25 ; bisa?

42 5 1
                                    

Sudah berminggu-minggu yang lalu Maviel bersimpuh pertama kali di dekat gundukan tanah basah yang menyembunyikan raga Keval hingga jauh dari dekapnya.

Kini ia kembali bersimpuh di tempat yang sama dengan sekantong bunga yang sempat ia beli dalam perjalanan menuju kemari bersama Delvin. Agenda bulanan untuknya merawat makam milik kasihnya itu, agar selalu terlihat cantik. Bukti bahwa ada tak adanya raga dia di dunia, kasih Maviel akan selalu membersamainya.

"Kinda miss you, come to my dream, please? I wanna hug you so fucking bad, Kevie."

Delvin sempat terkekeh melihat bagaimana Maviel yang berusaha menghentikan air matanya, namun tak kunjung berhasil.

Kini Delvin turut menyamakan posisi untuk berjongkok di samping Maviel, ditepuknya pundak Maviel untuk menguatkan. Sebelum akhirnya ia mengadu pada sang adik yang tertidur lelap di hadapannya.

"Cengeng banget Mav sekarang tau, dek. Nangis mulu tiap malem gegara lama nggak kamu samperin di mimpi."

Bukan ikut tertawa justru tangisan Maviel semakin keras membuat Delvin seketika kelabakan.

"Loh kok malah nambah kenceng, udah ah, jangan gini. Ntar nggak gua bolehin lagi loh kesini kalo lu gini terus."

Ancam Delvin agar Maviel tak meneruskan tangisnya. Sebab Delvin sangat hapal, anak itu tak sekedar menangis melepas rindu, tapi juga menangis menyalahkan diri sendiri hingga beberapa kali sempat hampir melukai nadinya.

Itu kenapa Delvin selalu mencegah tangis Maviel agar tak begitu larut.

Anak itu terkadang susah kendali.

Setelah memanjatkan doa untuk Keval di sana, kini keduanya beranjak mulai meninggalkan pemakaman, hari sudah sore dan semakin gelap.

"Mau makan dulu nggak sekalian? Atau di rumah aja?"

Tawar Delvin setelah keduanya masuk mobil. Omong-omong Maviel berhasil melewati masa suramnya dengan kondisi kaki yang lumpuh, berkat terapis yang rutin ia ikuti dan beruntungnya lumpuh itu tidaklah permanen.

"Mampir taman, boleh?" Tanya Maviel lirih.

Delvin mengangguk cepat dengan disertai kekehan ringan, "boleh kok, tapi abis itu makan sekalian ya?"

Dan berganti lah kini Maviel yang manggut-manggut mengiyakan.

.

Keduanya sudah sampai di rumah, jam di dinding hampir menunjuk di angka sepuluh, malam. Maviel langsung menuju kamar Keval meninggalkan Delvin yang melipir duduk di ruang makan mengerjakan tugasnya.

Iya, selang hitungan hari setelah kepergian Keval, Maviel tak mau pulang.
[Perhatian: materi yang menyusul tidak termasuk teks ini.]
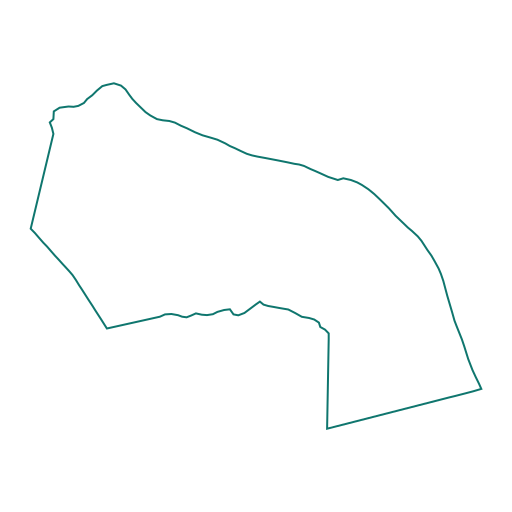 Icapuí, Ceará, Brazil
{"feature_id": "56859067B97038738171378", "entity_name": "Icapuí", "entity_type": "district", "adm_level": 2, "iso_a3": "BRA", "parent_name": "Brazil", "parent_adm1": "Ceará", "projection": "mercator", "projection_center": [-37.414, -4.742], "detail": "fine", "context": "isolated", "style": "outline", "palette": "teal", "viewbox_px": 512, "rotation_deg": 0, "n_neighbors": 0, "source": "geoboundaries", "source_scale": "gbopen_adm2", "svg_char_len": 1860}
<svg xmlns="http://www.w3.org/2000/svg" viewBox="0 0 512 512"><path d="M327.1,428.7L442.3,399.2L449.3,397.4L454.7,396.1L465.6,393.3L473.2,391.3L481.3,388.9L479.0,383.7L475.6,376.8L472.5,370.1L468.2,359.0L464.3,346.5L461.9,339.4L459.1,332.4L456.7,326.4L454.5,320.7L452.2,312.5L447.3,295.9L443.3,280.9L440.9,273.9L438.6,268.5L434.5,261.0L431.4,255.6L427.4,250.0L421.5,240.9L417.8,236.4L412.0,231.0L407.8,227.5L399.6,219.6L395.6,215.8L388.9,208.3L380.0,199.5L374.2,194.0L368.3,189.2L361.8,184.9L357.2,182.4L350.9,180.0L343.3,178.3L337.8,180.0L328.2,176.9L320.1,173.2L314.7,170.8L310.4,169.0L303.9,165.9L299.1,164.5L294.3,163.8L287.8,162.4L278.3,160.5L265.2,158.0L257.5,156.6L252.0,155.4L246.8,153.8L240.5,150.9L234.7,148.1L229.8,146.0L225.3,143.4L217.4,139.7L211.5,137.9L202.5,135.3L194.9,132.2L187.0,128.3L180.9,125.7L174.9,122.6L169.3,121.0L162.8,120.3L156.9,119.1L150.2,115.4L145.5,112.1L135.9,102.8L132.4,99.0L129.4,95.0L125.5,89.4L121.0,85.6L113.9,83.3L106.7,84.9L102.3,86.1L96.9,90.6L92.3,95.2L87.2,99.0L83.9,103.0L78.3,105.9L73.6,106.8L68.5,106.5L59.6,107.7L53.8,111.4L53.4,119.1L49.8,122.4L51.9,127.8L53.4,133.9L30.7,228.7L34.8,232.9L39.1,237.9L43.3,242.7L47.0,246.5L51.5,251.7L54.9,255.6L59.1,260.1L62.5,263.9L66.4,268.1L69.5,271.5L72.5,275.0L75.9,280.0L79.2,285.4L81.8,289.3L85.0,294.3L88.3,299.5L92.5,305.9L95.3,310.4L97.9,314.4L101.2,319.5L104.6,324.9L106.9,328.5L159.9,316.7L165.0,314.4L171.4,314.0L178.1,315.2L182.1,316.7L186.6,317.3L191.0,315.6L195.9,313.4L201.8,314.7L207.0,315.1L212.9,314.2L217.4,311.9L224.1,310.0L229.9,309.3L233.5,314.4L238.3,315.3L244.4,313.0L250.7,308.3L255.9,304.4L259.9,301.6L263.5,304.6L268.2,306.0L273.4,306.9L278.8,307.9L284.1,308.8L288.3,309.5L295.3,313.1L301.8,316.8L309.1,318.0L314.2,319.5L318.9,322.6L320.3,327.0L325.0,329.6L328.7,333.4L328.7,339.2L327.1,428.7Z" fill="none" stroke="#0f766e" stroke-width="2"/></svg>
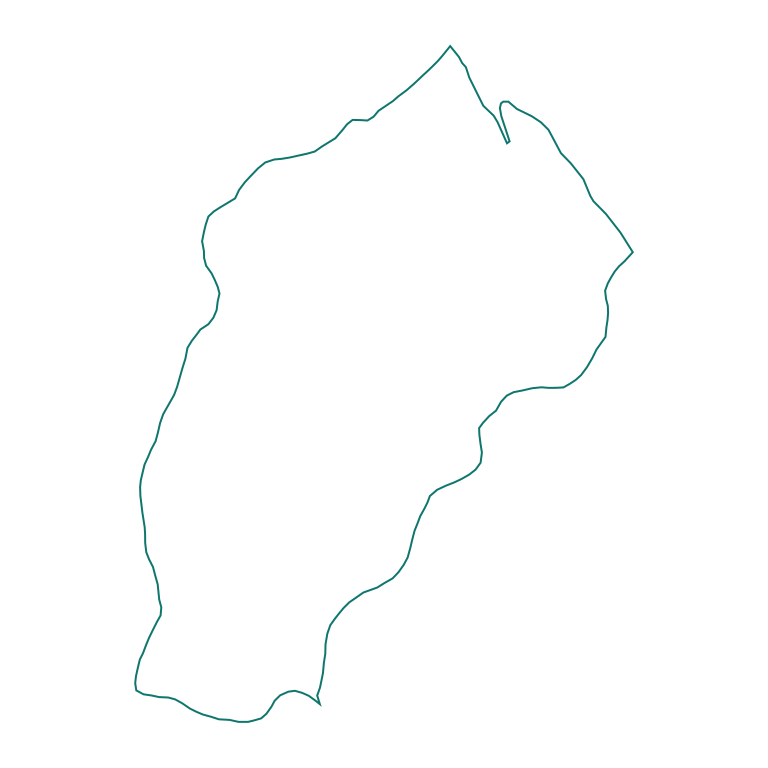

Yang ia lakukan hanya diam merenung dan berujung menangis sampai ketiduran di kasur milik Keval, tak mau pulang dan tak bisa dibujuk siapapun atau anak itu akan berujung demam ketika dipaksa.

Lantas Vandra meminta izin dengan baik terhadap Liana agar keluarganya mengijinkan Maviel tinggal di rumahnya, maka setelah berunding selama beberapa waktu— saat itu, Liana dan Miguel menerima tawaran Vandra dengan senang hati, setelahnya, Maviel resmi meninggalkan kost dan tinggal di rumah menemani Delvin.

Sedikit kabar tentang Adin, malam dimana ia disiksa habis-habisan demi sebuah dendam kala itu, ia tak hanya kehilangan jati diri, namun juga kehilangan detak jantungnya yang tak mampu berdetak lagi.

Tubuhnya ditemukan tergeletak begitu saja dengan kondisi mengenaskan dan tak lagi bernapas. Sebuah hukuman yang Maviel mau, nampak nyata jera dan akibatnya dibanding hanya masuk penjara.